CFO on AWS slowdown: "This is always going to be a lumpy business"

By CBR Staff Writer

Amazon’s profits tripled over the past 12 months compared to the previous year, rising to over $12 billion from $3.9 billion, its first quarter earnings showed, as the juggernaut that Jeff Bezos built showed few signs of slowing down.

Amazon Web Services (AWS) remained the biggest contributor to the company’s bottom line, contributing $7.7 billion in revenue for the Q1 period reported late yesterday; a 41 percent increase from this time a year ago.


Read this: The Mystery of AWS’s “Deep Archive” Storage Medium – Is It Tape?

AWS growth did slow markedly on-quarter, with revenue growth falling to single digits.

Responding to a question on that slowdown, Amazon’s CFO Brian Olsavsky told analysts on a conference call: “We’re now over $30 billion annualised run rate, 42 percent FX-neutral growth and $2 billion more of revenue this Q1 versus last Q1.”

◆ Excerpted data ◆

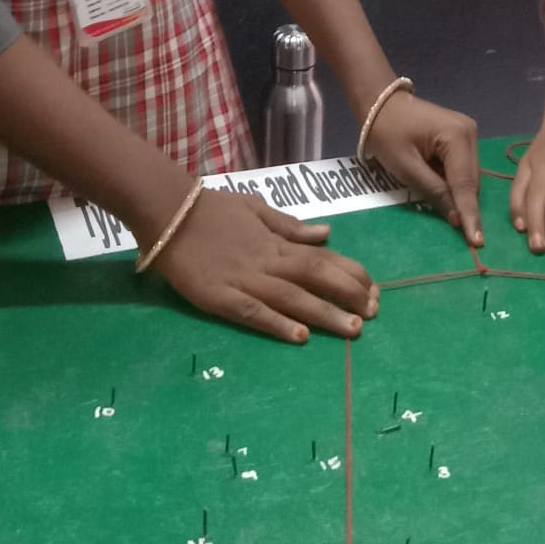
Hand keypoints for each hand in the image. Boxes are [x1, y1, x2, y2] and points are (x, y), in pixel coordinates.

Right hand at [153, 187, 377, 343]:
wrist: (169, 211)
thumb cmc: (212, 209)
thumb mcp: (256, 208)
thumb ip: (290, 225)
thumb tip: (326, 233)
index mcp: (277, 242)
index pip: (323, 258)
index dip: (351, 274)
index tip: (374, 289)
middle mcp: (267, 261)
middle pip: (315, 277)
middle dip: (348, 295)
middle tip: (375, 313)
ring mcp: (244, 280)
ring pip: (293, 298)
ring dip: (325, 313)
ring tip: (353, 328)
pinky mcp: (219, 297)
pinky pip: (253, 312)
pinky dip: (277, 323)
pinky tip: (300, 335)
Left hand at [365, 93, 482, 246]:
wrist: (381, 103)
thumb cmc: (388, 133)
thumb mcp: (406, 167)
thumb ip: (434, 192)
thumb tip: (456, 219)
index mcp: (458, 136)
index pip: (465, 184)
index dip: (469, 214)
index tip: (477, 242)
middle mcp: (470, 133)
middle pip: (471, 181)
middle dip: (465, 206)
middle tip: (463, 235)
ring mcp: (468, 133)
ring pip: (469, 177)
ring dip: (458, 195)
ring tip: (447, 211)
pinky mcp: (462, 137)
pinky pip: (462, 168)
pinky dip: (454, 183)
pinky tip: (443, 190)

...

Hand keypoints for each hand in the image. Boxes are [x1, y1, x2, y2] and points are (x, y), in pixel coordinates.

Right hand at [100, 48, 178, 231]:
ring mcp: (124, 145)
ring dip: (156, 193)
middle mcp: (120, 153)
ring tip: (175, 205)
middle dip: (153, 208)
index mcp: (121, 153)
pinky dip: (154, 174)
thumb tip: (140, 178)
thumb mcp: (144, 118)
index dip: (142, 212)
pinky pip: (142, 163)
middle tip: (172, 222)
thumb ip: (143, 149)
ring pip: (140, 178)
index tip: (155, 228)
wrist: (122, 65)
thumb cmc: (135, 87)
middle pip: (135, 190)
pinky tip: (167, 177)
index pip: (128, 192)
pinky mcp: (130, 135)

◆ Tasks to perform ◆
**a)** According to the Amazon earnings article, how much revenue did Amazon Web Services contribute in the first quarter?
**b)** List every dollar amount that appears in the Amazon earnings article.
**c)** Reproduce the Amazon earnings article word for word from "Amazon Web Services" to "to single digits.".

◆ Solutions in order ◆
**a)** $7.7 billion

**b)**
- over $12 billion
- $3.9 billion
- $7.7 billion
- over $30 billion
- $2 billion

**c)**
Amazon Web Services (AWS) remained the biggest contributor to the company’s bottom line, contributing $7.7 billion in revenue for the Q1 period reported late yesterday; a 41 percent increase from this time a year ago.


Read this: The Mystery of AWS’s “Deep Archive” Storage Medium – Is It Tape?

AWS growth did slow markedly on-quarter, with revenue growth falling to single digits.